Do you mean that I can sum the different loss and then backward once, even if they constrain the output of different layers?
hi @ptrblck , I want to add a learnable parameter multiplied with the CELoss, How Can I do this ?
You could create an nn.Parameter
and directly multiply it with the loss output.
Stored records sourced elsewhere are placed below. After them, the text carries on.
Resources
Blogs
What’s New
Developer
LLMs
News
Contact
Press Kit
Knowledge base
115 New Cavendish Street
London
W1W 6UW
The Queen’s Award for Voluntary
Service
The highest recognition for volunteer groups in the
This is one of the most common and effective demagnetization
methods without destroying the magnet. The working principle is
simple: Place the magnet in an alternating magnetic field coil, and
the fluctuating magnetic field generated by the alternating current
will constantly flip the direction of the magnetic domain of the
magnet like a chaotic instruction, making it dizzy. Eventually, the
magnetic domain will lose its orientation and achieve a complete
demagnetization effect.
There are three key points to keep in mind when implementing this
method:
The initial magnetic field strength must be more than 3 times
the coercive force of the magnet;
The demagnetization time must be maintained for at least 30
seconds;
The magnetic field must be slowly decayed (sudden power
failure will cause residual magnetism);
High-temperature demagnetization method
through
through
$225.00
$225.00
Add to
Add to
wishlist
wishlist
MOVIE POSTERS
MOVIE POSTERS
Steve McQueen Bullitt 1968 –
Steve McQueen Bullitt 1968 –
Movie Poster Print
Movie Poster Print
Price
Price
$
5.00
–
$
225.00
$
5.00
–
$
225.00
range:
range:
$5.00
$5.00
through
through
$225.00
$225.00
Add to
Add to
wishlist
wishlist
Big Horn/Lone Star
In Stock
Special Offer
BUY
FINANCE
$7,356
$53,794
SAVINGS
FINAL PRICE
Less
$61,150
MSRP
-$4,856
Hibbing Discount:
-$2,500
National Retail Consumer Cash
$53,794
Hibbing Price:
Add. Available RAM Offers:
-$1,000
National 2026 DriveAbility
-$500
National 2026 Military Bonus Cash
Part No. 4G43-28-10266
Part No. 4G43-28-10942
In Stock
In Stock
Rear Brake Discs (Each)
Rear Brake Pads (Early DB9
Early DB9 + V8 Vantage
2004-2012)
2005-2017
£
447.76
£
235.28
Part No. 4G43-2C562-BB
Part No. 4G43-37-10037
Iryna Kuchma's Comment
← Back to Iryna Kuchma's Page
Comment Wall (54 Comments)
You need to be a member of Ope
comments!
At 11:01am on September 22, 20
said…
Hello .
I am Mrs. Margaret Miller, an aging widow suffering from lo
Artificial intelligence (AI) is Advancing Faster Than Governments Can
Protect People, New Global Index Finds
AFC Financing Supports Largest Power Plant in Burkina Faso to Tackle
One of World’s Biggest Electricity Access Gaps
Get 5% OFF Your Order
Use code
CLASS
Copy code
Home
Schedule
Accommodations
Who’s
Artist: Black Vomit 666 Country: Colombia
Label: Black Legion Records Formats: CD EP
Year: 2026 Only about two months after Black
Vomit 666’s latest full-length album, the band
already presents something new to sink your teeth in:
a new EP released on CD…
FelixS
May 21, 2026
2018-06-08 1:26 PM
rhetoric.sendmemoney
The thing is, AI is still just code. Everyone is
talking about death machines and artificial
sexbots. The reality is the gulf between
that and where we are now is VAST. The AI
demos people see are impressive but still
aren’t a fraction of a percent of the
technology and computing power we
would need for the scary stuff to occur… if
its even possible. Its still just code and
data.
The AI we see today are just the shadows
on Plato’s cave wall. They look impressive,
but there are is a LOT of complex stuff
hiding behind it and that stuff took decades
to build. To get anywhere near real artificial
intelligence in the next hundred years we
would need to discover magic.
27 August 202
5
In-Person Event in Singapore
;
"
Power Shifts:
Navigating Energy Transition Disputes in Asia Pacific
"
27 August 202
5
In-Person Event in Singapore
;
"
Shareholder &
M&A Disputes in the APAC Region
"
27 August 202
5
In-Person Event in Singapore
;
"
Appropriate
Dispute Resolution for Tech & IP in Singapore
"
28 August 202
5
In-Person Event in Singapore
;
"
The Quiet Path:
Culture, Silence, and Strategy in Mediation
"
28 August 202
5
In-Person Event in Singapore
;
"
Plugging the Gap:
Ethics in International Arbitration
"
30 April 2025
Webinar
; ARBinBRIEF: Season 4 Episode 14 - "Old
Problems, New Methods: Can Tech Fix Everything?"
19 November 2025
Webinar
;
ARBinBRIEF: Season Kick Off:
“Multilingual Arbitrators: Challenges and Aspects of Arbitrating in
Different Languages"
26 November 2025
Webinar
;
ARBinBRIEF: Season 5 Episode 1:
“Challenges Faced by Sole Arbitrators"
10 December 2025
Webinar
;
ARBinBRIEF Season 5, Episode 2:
However, note that scaling the loss with a trainable parameter might make the parameter just negative to “reduce the loss” while the actual loss value could be increasing, so you have to double check your use case and make sure the training cannot “cheat” using this parameter.
Thak you @ptrblck , that is a very kind reminder
About the nn.Parameter
, I am not clear about how to notify this new parameter to the optimizer?